## Exercise
The answer must consist of every line below that contains the word "هموروئید".

## Saved data entries
━━━━━━━━━━━━━━━━━━━━
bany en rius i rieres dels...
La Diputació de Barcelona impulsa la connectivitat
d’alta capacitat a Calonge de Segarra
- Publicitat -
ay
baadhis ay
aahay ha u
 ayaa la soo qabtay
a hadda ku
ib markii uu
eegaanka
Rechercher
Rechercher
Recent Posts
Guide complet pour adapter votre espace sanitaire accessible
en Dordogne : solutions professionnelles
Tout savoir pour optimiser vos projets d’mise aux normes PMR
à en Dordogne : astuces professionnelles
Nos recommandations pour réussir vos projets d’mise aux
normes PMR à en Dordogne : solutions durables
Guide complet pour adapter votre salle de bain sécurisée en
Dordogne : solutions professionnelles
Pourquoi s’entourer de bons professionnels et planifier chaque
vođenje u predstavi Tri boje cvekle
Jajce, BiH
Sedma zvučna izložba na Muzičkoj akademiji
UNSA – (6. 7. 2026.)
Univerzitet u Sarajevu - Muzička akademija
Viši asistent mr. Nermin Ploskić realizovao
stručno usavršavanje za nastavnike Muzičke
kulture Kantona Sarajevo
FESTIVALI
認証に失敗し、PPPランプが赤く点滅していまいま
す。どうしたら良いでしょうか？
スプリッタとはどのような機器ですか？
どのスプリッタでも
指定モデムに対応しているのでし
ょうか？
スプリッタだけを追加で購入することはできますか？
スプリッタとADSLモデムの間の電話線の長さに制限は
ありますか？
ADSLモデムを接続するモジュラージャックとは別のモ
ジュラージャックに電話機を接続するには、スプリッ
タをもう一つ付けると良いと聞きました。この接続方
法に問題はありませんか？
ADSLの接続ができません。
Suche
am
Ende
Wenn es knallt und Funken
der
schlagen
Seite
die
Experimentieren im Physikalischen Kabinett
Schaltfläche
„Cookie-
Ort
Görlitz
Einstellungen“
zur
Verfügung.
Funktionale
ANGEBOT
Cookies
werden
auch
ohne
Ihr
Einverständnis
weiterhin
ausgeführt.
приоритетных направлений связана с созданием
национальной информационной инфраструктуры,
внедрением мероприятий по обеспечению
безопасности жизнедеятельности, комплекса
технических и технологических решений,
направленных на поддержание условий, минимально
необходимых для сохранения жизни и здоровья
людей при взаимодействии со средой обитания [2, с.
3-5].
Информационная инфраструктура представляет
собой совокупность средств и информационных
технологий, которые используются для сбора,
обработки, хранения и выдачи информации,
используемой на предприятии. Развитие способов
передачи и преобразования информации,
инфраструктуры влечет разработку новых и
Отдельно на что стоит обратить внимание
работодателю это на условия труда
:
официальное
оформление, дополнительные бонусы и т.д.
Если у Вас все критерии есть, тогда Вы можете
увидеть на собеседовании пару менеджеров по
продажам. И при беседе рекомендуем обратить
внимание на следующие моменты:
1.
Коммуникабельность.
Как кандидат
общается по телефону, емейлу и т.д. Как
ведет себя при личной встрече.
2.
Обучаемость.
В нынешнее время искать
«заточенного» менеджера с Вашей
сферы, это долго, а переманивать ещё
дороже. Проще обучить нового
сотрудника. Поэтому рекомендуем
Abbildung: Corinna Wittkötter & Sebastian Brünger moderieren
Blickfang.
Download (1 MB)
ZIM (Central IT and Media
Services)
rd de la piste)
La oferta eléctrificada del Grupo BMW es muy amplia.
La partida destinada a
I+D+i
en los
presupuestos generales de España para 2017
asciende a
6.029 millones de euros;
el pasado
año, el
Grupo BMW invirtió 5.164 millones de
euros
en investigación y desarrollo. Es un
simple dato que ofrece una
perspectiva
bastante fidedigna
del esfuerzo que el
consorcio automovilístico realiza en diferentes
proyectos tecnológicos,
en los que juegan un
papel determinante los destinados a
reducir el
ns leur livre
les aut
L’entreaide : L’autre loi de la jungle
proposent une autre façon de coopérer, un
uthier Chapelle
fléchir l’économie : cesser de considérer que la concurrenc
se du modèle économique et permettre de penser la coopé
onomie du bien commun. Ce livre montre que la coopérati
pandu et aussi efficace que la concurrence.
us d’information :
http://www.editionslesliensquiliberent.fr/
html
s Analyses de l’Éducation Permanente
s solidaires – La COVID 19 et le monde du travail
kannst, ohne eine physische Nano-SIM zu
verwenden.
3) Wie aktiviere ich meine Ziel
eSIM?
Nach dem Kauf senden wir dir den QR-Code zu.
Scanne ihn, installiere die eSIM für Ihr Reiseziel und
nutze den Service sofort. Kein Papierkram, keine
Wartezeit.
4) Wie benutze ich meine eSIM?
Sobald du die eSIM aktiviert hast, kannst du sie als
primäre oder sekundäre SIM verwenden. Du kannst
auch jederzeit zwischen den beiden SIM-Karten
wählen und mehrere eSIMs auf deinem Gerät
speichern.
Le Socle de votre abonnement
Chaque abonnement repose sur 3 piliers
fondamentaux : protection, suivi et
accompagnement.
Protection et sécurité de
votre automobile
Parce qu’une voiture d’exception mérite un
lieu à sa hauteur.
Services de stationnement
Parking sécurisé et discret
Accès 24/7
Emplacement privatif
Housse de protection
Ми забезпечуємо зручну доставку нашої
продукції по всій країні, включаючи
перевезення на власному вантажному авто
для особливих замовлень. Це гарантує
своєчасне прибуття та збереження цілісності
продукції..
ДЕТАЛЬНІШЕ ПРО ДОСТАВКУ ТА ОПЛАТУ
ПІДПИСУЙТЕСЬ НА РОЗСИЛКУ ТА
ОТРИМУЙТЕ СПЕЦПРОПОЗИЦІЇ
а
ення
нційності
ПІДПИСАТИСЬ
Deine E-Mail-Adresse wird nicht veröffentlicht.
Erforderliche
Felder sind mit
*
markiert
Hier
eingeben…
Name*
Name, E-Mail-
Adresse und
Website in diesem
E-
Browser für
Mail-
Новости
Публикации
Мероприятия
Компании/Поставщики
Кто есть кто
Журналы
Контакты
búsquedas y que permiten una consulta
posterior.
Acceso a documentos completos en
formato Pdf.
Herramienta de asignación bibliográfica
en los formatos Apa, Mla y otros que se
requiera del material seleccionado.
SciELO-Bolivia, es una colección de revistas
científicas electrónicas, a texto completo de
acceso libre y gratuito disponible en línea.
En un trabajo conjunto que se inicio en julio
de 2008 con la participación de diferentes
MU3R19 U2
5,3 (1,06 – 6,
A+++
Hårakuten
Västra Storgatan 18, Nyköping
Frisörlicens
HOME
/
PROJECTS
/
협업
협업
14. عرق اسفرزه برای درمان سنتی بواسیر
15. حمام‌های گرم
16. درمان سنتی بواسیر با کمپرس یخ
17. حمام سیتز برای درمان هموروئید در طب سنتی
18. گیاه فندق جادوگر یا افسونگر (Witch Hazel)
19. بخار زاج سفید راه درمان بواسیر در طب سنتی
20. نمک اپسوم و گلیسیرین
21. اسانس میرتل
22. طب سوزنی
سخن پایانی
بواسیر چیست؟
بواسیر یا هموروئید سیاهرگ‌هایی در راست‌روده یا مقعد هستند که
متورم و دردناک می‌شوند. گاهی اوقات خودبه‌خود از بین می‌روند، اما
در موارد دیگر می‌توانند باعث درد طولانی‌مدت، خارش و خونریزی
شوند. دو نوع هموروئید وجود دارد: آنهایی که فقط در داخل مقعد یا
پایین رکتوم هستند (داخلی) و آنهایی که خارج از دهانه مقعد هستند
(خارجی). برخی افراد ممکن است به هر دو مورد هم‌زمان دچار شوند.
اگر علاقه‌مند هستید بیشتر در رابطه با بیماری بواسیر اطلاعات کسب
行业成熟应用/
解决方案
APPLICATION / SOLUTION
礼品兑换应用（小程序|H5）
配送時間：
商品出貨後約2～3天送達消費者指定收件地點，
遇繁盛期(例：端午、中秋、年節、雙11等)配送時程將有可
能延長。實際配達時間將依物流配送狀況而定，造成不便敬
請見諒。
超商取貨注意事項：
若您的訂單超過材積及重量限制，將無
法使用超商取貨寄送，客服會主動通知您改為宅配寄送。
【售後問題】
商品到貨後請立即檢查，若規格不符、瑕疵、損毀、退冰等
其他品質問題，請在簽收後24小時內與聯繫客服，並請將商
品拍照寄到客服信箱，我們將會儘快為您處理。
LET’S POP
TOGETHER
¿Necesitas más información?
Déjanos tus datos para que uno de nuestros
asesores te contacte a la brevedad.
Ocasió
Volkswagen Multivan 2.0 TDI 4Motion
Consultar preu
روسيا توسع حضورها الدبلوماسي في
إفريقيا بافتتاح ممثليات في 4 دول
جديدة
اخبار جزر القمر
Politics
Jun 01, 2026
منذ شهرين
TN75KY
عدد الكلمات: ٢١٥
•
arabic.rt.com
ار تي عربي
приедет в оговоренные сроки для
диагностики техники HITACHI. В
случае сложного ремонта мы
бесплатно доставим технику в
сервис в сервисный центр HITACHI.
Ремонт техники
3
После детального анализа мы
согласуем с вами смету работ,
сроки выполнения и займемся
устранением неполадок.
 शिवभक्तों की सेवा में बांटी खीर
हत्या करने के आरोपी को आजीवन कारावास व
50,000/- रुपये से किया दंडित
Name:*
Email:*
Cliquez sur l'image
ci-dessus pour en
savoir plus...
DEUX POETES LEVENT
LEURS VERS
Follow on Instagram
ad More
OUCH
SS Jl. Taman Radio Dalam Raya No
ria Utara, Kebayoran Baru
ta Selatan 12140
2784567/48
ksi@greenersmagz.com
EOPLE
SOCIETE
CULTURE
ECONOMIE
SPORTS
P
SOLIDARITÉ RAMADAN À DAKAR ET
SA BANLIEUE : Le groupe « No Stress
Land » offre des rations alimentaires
━━━━━━━━━━━━━━━━━━━━
## Solution to this task
17. حمام سیتز برای درمان هموروئید در طب سنتی
بواسیر یا هموروئید سیاهرگ‌هایی در راست‌روده یا مقعد هستند که
شوند. دو نوع هموروئید وجود دارد: آنهایی که فقط در داخل مقعد یا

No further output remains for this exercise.